Over the years, Billy Graham led the way for several international evangelism conferences, including three in Amsterdam, Netherlands, in 1983, 1986, and 2000.
Thousands of itinerant, or traveling, evangelists—many from developing nations—were greatly encouraged through the training and fellowship with others who shared this calling.
The Library’s Journey of Faith tour shares the story of these gatherings. In the World Aflame gallery, visitors can watch videos featuring attendees projected onto a large globe. These personal testimonies help share the magnitude of these conferences and their impact on the world for Christ.

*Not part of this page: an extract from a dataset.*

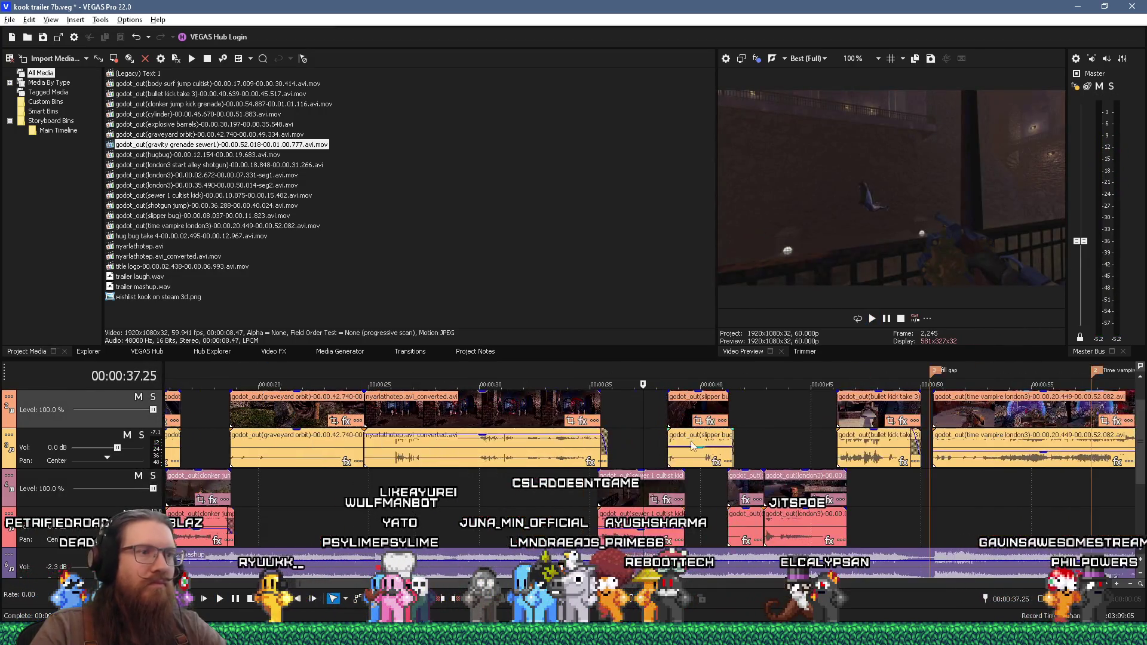
pyautogui.scroll(2, 946, 425)
pyautogui.click(945, 425)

July will mark the 40th anniversary of the first Amsterdam conference—the International Conference for Itinerant Evangelists—a massive event that culminated in 4,000 attendees from 133 countries.

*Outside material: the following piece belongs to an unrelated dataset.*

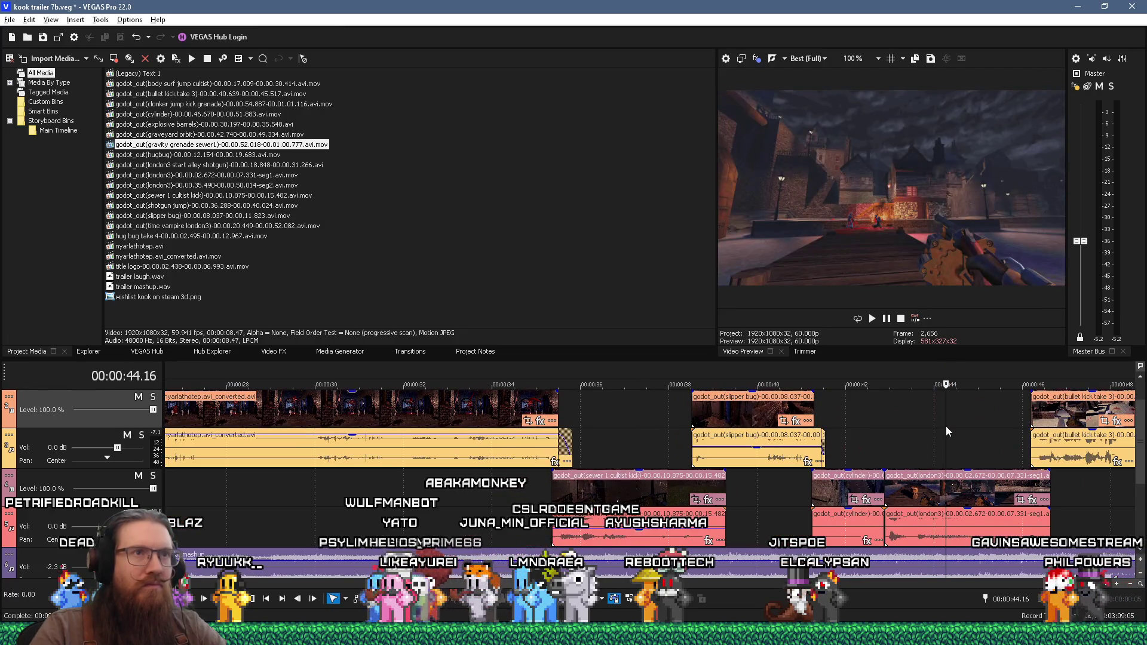
pyautogui.press('space')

Humbled by meeting countless evangelists around the world who served under difficult and dangerous circumstances, Billy Graham yearned to encourage and equip them in their Gospel work.

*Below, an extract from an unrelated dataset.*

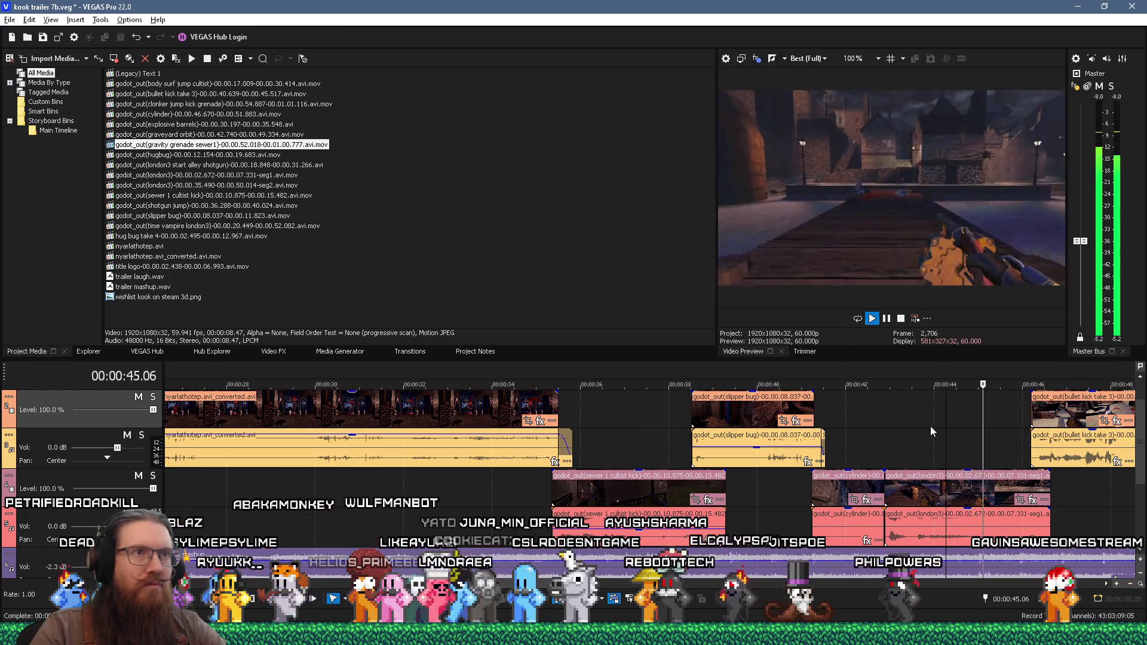
# Trim the slipper bug clip's start slightly later and replay from about 37 seconds
pyautogui.click(678, 419)
pyautogui.click(611, 418)
pyautogui.press('space')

Recently, at the Billy Graham Archive and Research Center in Charlotte, North Carolina, a number of people who served as staff members at the conference decades ago reflected on what they refer to as “Amsterdam ’83.”
Elizabeth Carlson came on staff as office manager. Her boss was tasked by Billy Graham to get the ball rolling on the conference.
Smiling, Carlson recalled Billy Graham’s heart behind the event and its humble beginnings. Her boss had simply been handed a shoebox one day that was full of names and addresses of evangelists around the world. The box belonged to Billy Graham. “That’s how it all started,” she said.
Looking back on the three-day event, Carlson remembered how Billy Graham shared personal, heartfelt words with attendees.
The Amsterdam conference was one of the largest international gatherings of its time.
“It wasn’t just a big conference to show the world that evangelism is a priority,” Carlson stressed. “He was really passing on the torch at that point to the small, unknown, unrecognized evangelists around the world, and that really was his heart.”
Altogether, 120 staff members from 20 countries served at the event, many as interpreters.
“It was such an intense time,” said Carlson. “Just the enormity of the task, the enormity of the work, the shortness of the time to prepare.”
All that time spent together cemented their friendship and led them to reunite at the Billy Graham Archive and Research Center. “We were in the trenches together,” she laughed. “You don’t forget your buddies. They became like family, especially while living in a different culture.”
Mike Southworth agreed. “This was our community,” he said. Southworth went on to work for the Billy Graham Evangelistic Association (BGEA) in the U.S. and abroad for 22 years.
“Nearly every place I went, a large number of leaders pointed back to Amsterdam ’83 and ’86 [another BGEA conference for evangelists] as being foundational in their roles as leaders within their countries.”
Attending these conferences gave them credibility, he added, allowing them to take on major leadership roles within their churches.
As they reminisced about the conference’s opening session, staff members vividly recalled the cultural diversity, the sheer number of people, and all the colorful flags.
They especially remembered the awe on the faces of God’s messengers. Some had never traveled outside their villages before. Some from extremely remote areas had never seen a modern bathroom, and a number of attendees came without shoes. One man sold all his pigs—his livelihood—to help pay his way to the conference.
Up until then, we had only seen the evangelists’ names on paper, said Adriane Carr. “We had worked so hard, so just seeing it all come together, the emotion was too much and we just started bawling,” she said.
“For me, it was [realizing] what we were a part of—one man’s vision, and God bringing the people together from all over the world,” Adriane added.
Southworth likened it to Revelation 5:9, which says: “For You were slain, and have redeemed us to God by Your blood out of every tribe and tongue and people and nation” (NKJV).
“You felt like that was what you were looking at,” he said.
It was a sight the planning team will never forget—and one they probably won’t experience again this side of Heaven.
Please pray for evangelists around the world whose heart is to share the hope of Jesus Christ with those around them. Pray for wisdom, protection, and boldness as they further the Gospel.